Last year, Shermans Valley Recycling processed 4.5 million pounds of PVC.
It was through plastics recycling that Fisher got the idea to start recycling vinyl siding. He saw an ad in a plastics magazine that read, “Vinyl siding regrinds wanted,” and he says he thought, “We have a lot of contractors around here that don’t know what to do with their siding. That might be something to check into.”
A company in Maryland helped Shermans Valley Recycling get off the ground with recycling vinyl siding. The businessman Fisher made contact with told him what material to buy and what equipment was needed. “We are still good friends today,” Fisher says.

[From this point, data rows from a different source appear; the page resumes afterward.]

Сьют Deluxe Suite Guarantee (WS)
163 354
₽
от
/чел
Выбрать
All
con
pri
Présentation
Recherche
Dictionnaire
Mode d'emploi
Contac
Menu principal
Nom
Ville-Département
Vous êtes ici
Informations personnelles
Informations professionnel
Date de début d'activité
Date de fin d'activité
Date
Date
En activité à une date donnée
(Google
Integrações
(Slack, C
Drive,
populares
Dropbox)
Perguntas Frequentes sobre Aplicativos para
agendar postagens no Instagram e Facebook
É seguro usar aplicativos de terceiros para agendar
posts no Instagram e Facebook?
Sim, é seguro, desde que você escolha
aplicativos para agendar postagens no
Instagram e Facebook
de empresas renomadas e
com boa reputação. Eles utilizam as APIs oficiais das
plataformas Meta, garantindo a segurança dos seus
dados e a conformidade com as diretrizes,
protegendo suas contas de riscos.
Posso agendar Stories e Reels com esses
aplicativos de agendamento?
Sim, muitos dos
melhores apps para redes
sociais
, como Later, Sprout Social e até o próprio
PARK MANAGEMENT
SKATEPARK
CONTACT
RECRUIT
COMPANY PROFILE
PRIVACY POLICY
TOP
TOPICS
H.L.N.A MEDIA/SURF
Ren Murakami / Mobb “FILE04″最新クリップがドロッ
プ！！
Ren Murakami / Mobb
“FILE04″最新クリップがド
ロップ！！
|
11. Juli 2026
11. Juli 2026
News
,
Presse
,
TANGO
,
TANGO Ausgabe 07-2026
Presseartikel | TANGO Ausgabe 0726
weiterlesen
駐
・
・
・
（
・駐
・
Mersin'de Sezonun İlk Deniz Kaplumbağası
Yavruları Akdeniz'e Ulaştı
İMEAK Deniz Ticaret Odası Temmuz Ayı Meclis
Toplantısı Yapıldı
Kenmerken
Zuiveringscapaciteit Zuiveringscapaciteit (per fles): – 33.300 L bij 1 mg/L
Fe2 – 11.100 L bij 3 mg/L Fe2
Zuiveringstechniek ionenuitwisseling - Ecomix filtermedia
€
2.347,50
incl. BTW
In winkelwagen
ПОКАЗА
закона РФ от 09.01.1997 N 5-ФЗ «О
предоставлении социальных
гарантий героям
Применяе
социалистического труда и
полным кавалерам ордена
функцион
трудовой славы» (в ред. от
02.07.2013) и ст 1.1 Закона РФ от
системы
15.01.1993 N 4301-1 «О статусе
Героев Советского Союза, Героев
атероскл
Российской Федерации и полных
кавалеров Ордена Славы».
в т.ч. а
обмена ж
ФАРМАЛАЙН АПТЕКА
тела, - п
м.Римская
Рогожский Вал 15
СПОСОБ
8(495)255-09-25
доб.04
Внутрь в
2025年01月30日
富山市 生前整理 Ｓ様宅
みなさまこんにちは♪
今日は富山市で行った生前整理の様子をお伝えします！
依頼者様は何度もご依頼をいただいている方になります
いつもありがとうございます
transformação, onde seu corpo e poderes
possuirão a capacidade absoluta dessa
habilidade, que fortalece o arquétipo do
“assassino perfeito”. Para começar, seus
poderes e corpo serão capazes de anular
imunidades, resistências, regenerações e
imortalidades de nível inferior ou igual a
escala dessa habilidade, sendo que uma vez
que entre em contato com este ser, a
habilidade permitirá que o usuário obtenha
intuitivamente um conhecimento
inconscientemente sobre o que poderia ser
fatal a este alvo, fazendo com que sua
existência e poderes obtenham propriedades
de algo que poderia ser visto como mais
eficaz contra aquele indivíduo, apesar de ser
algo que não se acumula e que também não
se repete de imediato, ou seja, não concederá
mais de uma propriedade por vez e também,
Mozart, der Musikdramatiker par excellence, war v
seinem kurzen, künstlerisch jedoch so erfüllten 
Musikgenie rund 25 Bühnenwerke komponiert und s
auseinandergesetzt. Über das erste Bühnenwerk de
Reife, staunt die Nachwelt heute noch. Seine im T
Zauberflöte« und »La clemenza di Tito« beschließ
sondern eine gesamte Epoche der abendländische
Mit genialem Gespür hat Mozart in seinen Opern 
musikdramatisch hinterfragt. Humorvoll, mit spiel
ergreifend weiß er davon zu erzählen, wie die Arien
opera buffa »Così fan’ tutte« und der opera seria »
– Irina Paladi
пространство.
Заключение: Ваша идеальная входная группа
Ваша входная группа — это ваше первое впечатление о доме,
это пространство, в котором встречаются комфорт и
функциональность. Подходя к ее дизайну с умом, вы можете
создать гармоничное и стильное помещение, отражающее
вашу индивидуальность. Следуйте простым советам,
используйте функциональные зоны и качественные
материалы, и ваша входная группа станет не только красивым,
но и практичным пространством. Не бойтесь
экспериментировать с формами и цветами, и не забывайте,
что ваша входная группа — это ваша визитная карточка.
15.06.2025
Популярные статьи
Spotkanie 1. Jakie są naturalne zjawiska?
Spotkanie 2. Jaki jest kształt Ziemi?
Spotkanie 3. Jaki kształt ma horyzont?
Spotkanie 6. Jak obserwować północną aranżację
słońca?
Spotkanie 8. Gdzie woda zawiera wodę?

The challenge has been obtaining enough material to make it work.
“There were times I wanted to just quit,” says Fisher. But he didn’t. In 2010, he brought on a partner in the business, Elam Stoltzfus, who also is a relative.
In addition to the loads Shermans Valley Recycling receives from C&D processors and contractors along the East Coast, the company has 34 10-yard roll-off containers placed within a 50-mile radius of the facility for vinyl siding.
The company also keeps 30-yard roll-off containers at siding distributors in the area. These distributors allow people to bring in used siding at no charge and place it in the containers. The arrangement is a win-win, according to Fisher. “We get the material, and [the distributors] get the new business.”
While there have been ups and downs during the years, Fisher says he has received positive feedback from his customers and he is heartened by it. “A lot of people encourage us and say ‘thank you for doing what you are doing.’”
Fisher is grateful to his vendors as well. “Without them, we wouldn’t be in business,” he says. He also says he receives a lot of business from vendor recommendations. “I’m so amazed at some of the companies that call,” he says. “That’s rewarding to me because it tells me they are happy with the service.”
Of his business dealings Fisher says, “We want to pay a fair price for good quality material and treat our vendors and our customers like we would want to be treated.”
Looking back on how his career has unfolded, Fisher says, “It was a big let-down when I could no longer work for that company, and a couple guys told me, ‘Sam just keep going. Someday you might be in something that is a whole lot better.’” He wasn’t sure he agreed with them at the time. “Years later,” he says, “I see that maybe this is something that will work out.”
Fisher concludes by saying, “I thank the Lord for what he has provided so far. I feel very blessed for all the people that we are working with through C&D recycling.”